Records from a collection
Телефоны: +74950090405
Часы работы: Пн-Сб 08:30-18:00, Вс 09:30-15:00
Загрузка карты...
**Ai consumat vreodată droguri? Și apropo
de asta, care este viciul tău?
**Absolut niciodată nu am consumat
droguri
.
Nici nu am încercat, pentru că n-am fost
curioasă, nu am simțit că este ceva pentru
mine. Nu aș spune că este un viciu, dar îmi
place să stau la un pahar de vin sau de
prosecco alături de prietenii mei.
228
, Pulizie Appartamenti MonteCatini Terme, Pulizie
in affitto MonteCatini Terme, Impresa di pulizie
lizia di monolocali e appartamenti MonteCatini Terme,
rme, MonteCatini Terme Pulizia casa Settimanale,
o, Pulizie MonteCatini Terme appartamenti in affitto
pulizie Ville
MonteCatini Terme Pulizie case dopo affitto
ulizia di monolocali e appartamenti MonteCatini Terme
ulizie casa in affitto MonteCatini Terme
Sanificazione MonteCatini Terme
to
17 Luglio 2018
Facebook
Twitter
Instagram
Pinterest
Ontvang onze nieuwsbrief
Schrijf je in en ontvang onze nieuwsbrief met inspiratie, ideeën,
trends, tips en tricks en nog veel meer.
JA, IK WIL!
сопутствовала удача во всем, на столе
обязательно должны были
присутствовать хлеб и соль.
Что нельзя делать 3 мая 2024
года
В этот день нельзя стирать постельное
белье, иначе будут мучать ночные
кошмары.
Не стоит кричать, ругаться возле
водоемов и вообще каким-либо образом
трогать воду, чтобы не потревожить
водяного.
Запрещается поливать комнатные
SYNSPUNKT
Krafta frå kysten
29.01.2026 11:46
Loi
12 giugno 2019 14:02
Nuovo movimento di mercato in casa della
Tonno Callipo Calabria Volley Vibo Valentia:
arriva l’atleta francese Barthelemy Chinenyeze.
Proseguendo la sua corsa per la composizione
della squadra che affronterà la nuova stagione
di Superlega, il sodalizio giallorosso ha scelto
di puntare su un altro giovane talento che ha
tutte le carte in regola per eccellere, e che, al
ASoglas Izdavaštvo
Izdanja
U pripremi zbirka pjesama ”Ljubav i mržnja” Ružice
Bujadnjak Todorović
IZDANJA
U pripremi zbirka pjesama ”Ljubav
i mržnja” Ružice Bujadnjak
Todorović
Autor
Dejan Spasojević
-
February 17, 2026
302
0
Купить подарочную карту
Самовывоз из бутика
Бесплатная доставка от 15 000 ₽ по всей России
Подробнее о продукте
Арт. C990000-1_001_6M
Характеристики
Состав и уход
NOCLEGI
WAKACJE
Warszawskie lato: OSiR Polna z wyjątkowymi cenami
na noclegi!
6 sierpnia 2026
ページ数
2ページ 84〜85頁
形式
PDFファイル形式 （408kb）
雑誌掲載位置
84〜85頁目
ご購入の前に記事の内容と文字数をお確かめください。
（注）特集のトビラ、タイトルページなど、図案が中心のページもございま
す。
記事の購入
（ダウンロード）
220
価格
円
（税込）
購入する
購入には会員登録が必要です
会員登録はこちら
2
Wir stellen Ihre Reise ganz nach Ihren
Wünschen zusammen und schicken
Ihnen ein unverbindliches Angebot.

EXERCISE AIM: Edit the data by replacing "prosecco" with "spumante" and keep everything else unchanged.

TASK RESULT:
Телефоны: +74950090405
Часы работы: Пн-Сб 08:30-18:00, Вс 09:30-15:00
Загрузка карты...
**Ai consumat vreodată droguri? Și apropo
de asta, care este viciul tău?
**Absolut niciodată nu am consumat
droguri
.
Nici nu am încercat, pentru că n-am fost
curioasă, nu am simțit că este ceva pentru
mine. Nu aș spune că este un viciu, dar îmi
place să stau la un pahar de vin sau de
spumante alături de prietenii mei.
228
, Pulizie Appartamenti MonteCatini Terme, Pulizie
in affitto MonteCatini Terme, Impresa di pulizie
lizia di monolocali e appartamenti MonteCatini Terme,
rme, MonteCatini Terme Pulizia casa Settimanale,
o, Pulizie MonteCatini Terme appartamenti in affitto
pulizie Ville
MonteCatini Terme Pulizie case dopo affitto
ulizia di monolocali e appartamenti MonteCatini Terme
ulizie casa in affitto MonteCatini Terme
Sanificazione MonteCatini Terme
to
17 Luglio 2018
Facebook
Twitter
Instagram
Pinterest
Ontvang onze nieuwsbrief
Schrijf je in en ontvang onze nieuwsbrief met inspiratie, ideeën,
trends, tips en tricks en nog veel meer.
JA, IK WIL!
сопутствовала удача во всем, на столе
обязательно должны были
присутствовать хлеб и соль.
Что нельзя делать 3 мая 2024
года
В этот день нельзя стирать постельное
белье, иначе будут мучать ночные
кошмары.
Не стоит кричать, ругаться возле
водоемов и вообще каким-либо образом
трогать воду, чтобы не потревожить
водяного.
Запрещается поливать комнатные
SYNSPUNKT
Krafta frå kysten
29.01.2026 11:46
Loi
12 giugno 2019 14:02
Nuovo movimento di mercato in casa della
Tonno Callipo Calabria Volley Vibo Valentia:
arriva l’atleta francese Barthelemy Chinenyeze.
Proseguendo la sua corsa per la composizione
della squadra che affronterà la nuova stagione
di Superlega, il sodalizio giallorosso ha scelto
di puntare su un altro giovane talento che ha
tutte le carte in regola per eccellere, e che, al
ASoglas Izdavaštvo
Izdanja
U pripremi zbirka pjesama ”Ljubav i mržnja” Ružice
Bujadnjak Todorović
IZDANJA
U pripremi zbirka pjesama ”Ljubav
i mržnja” Ružice Bujadnjak
Todorović
Autor
Dejan Spasojević
-
February 17, 2026
302
0
Купить подарочную карту
Самовывоз из бутика
Бесплатная доставка от 15 000 ₽ по всей России
Подробнее о продукте
Арт. C990000-1_001_6M
Характеристики
Состав и уход
NOCLEGI
WAKACJE
Warszawskie lato: OSiR Polna z wyjątkowymi cenami
na noclegi!
6 sierpnia 2026
ページ数
2ページ 84〜85頁
形式
PDFファイル形式 （408kb）
雑誌掲載位置
84〜85頁目
ご購入の前に記事の内容と文字数をお確かめください。
（注）特集のトビラ、タイトルページなど、図案が中心のページもございま
す。
記事の購入
（ダウンロード）
220
価格
円
（税込）
購入する
購入には会員登録が必要です
会員登録はこちら
2
Wir stellen Ihre Reise ganz nach Ihren
Wünschen zusammen und schicken
Ihnen ein unverbindliches Angebot.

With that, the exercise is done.